• EXERCISE DESCRIPTION: Below are the records; repeat them in full, exactly.

***** SOURCE MATERIAL *****

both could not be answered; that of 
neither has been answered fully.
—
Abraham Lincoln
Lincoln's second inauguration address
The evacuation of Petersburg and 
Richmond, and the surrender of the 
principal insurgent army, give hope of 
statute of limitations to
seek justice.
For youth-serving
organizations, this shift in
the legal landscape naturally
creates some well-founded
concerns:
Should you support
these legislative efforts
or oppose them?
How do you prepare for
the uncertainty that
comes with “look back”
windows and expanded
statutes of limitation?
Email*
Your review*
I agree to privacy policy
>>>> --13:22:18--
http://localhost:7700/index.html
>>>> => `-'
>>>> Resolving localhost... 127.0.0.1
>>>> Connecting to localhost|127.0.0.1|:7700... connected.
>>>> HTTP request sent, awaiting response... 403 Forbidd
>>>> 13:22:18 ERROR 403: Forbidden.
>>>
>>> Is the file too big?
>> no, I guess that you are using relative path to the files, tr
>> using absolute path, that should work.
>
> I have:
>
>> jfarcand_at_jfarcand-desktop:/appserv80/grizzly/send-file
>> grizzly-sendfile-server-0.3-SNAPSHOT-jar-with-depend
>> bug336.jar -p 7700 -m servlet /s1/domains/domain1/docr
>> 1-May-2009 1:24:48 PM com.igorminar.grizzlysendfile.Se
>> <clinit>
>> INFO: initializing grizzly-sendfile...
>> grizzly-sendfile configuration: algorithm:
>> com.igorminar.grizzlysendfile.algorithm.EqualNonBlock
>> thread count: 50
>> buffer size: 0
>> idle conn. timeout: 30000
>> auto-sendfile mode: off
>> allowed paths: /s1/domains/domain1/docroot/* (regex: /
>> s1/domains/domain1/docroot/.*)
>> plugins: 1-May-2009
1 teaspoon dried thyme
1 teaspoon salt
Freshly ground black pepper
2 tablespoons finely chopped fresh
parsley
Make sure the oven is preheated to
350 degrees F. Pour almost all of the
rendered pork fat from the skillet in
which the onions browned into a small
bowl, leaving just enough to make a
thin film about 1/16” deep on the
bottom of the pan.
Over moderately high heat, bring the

*****

• RESPONSE BOX:
both could not be answered; that of 
neither has been answered fully.
—
Abraham Lincoln
Lincoln's second inauguration address
The evacuation of Petersburg and 
Richmond, and the surrender of the 
principal insurgent army, give hope of 
statute of limitations to
seek justice.
For youth-serving
organizations, this shift in
the legal landscape naturally
creates some well-founded
concerns:
Should you support
these legislative efforts
or oppose them?
How do you prepare for
the uncertainty that
comes with “look back”
windows and expanded
statutes of limitation?
Email*
Your review*
I agree to privacy policy
>>>> --13:22:18--
http://localhost:7700/index.html
>>>> => `-'
>>>> Resolving localhost... 127.0.0.1
>>>> Connecting to localhost|127.0.0.1|:7700... connected.
>>>> HTTP request sent, awaiting response... 403 Forbidd
>>>> 13:22:18 ERROR 403: Forbidden.
>>>
>>> Is the file too big?
>> no, I guess that you are using relative path to the files, tr
>> using absolute path, that should work.
>
> I have:
>
>> jfarcand_at_jfarcand-desktop:/appserv80/grizzly/send-file
>> grizzly-sendfile-server-0.3-SNAPSHOT-jar-with-depend
>> bug336.jar -p 7700 -m servlet /s1/domains/domain1/docr
>> 1-May-2009 1:24:48 PM com.igorminar.grizzlysendfile.Se
>> <clinit>
>> INFO: initializing grizzly-sendfile...
>> grizzly-sendfile configuration: algorithm:
>> com.igorminar.grizzlysendfile.algorithm.EqualNonBlock
>> thread count: 50
>> buffer size: 0
>> idle conn. timeout: 30000
>> auto-sendfile mode: off
>> allowed paths: /s1/domains/domain1/docroot/* (regex: /
>> s1/domains/domain1/docroot/.*)
>> plugins: 1-May-2009
1 teaspoon dried thyme
1 teaspoon salt
Freshly ground black pepper
2 tablespoons finely chopped fresh
parsley
Make sure the oven is preheated to
350 degrees F. Pour almost all of the
rendered pork fat from the skillet in
which the onions browned into a small
bowl, leaving just enough to make a
thin film about 1/16” deep on the
bottom of the pan.
Over moderately high heat, bring the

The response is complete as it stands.